• [REQUEST] Please copy the lines below verbatim, starting with the line that contains "pose: elev=58.9 azim=67.2 roll=21.4 dist=1.65" and ending after the line that contains "Dot at: (205, 247)".

─── INFORMATION SUPPLIED

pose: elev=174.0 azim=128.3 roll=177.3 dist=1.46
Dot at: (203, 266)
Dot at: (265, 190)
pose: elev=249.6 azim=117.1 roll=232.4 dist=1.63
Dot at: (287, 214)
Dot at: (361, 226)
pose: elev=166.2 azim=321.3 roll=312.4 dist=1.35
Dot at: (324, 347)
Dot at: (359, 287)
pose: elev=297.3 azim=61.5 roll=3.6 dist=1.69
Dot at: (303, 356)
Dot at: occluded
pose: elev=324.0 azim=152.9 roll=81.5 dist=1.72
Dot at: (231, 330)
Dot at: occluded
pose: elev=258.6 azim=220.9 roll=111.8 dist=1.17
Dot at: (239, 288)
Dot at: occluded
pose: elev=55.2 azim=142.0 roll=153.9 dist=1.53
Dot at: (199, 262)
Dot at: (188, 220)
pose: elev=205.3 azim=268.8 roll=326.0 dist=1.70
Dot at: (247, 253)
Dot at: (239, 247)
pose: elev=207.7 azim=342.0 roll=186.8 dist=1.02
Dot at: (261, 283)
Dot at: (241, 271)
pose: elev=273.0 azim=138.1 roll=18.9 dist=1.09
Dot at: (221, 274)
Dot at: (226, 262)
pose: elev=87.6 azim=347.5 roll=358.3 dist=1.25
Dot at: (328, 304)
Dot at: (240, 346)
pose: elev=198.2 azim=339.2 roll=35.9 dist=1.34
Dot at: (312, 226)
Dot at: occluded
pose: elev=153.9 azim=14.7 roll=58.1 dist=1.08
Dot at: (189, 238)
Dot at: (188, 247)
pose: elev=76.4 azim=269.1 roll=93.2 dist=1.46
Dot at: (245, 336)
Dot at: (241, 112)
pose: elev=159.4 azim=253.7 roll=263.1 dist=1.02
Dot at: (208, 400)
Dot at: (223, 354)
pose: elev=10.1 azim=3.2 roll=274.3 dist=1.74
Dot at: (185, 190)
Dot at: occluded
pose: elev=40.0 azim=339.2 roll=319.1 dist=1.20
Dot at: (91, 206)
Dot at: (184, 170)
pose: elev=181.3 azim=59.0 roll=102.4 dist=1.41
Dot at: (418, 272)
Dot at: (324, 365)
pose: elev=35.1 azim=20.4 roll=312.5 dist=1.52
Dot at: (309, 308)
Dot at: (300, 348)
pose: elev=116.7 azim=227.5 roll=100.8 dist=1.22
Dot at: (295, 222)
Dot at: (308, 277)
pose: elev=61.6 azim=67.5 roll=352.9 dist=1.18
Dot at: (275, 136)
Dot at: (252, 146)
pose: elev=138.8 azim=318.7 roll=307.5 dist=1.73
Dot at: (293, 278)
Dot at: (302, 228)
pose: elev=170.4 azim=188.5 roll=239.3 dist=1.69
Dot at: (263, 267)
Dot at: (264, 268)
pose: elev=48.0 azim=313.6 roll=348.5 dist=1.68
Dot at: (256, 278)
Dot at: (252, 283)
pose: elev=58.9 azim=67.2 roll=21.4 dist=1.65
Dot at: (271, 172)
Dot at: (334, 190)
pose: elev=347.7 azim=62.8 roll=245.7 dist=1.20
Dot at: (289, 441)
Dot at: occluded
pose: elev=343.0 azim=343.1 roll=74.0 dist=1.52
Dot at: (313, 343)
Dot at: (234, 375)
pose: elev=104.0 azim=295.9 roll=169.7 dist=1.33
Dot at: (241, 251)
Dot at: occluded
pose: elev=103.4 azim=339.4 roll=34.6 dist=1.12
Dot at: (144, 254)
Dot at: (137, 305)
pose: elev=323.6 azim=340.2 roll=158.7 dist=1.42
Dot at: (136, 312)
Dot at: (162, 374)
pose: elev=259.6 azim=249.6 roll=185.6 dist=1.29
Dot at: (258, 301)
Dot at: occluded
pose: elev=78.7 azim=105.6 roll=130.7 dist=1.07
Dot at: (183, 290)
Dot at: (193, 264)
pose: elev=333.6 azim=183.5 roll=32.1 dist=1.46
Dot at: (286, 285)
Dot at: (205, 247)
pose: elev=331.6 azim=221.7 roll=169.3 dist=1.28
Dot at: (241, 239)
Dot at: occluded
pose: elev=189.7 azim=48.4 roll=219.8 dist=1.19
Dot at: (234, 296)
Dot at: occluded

──────

• [RESPONSE BELOW]
pose: elev=58.9 azim=67.2 roll=21.4 dist=1.65
Dot at: (271, 172)
Dot at: (334, 190)
pose: elev=347.7 azim=62.8 roll=245.7 dist=1.20
Dot at: (289, 441)
Dot at: occluded
pose: elev=343.0 azim=343.1 roll=74.0 dist=1.52
Dot at: (313, 343)
Dot at: (234, 375)
pose: elev=104.0 azim=295.9 roll=169.7 dist=1.33
Dot at: (241, 251)
Dot at: occluded
pose: elev=103.4 azim=339.4 roll=34.6 dist=1.12
Dot at: (144, 254)
Dot at: (137, 305)
pose: elev=323.6 azim=340.2 roll=158.7 dist=1.42
Dot at: (136, 312)
Dot at: (162, 374)
pose: elev=259.6 azim=249.6 roll=185.6 dist=1.29
Dot at: (258, 301)
Dot at: occluded
pose: elev=78.7 azim=105.6 roll=130.7 dist=1.07
Dot at: (183, 290)
Dot at: (193, 264)
pose: elev=333.6 azim=183.5 roll=32.1 dist=1.46
Dot at: (286, 285)
Dot at: (205, 247)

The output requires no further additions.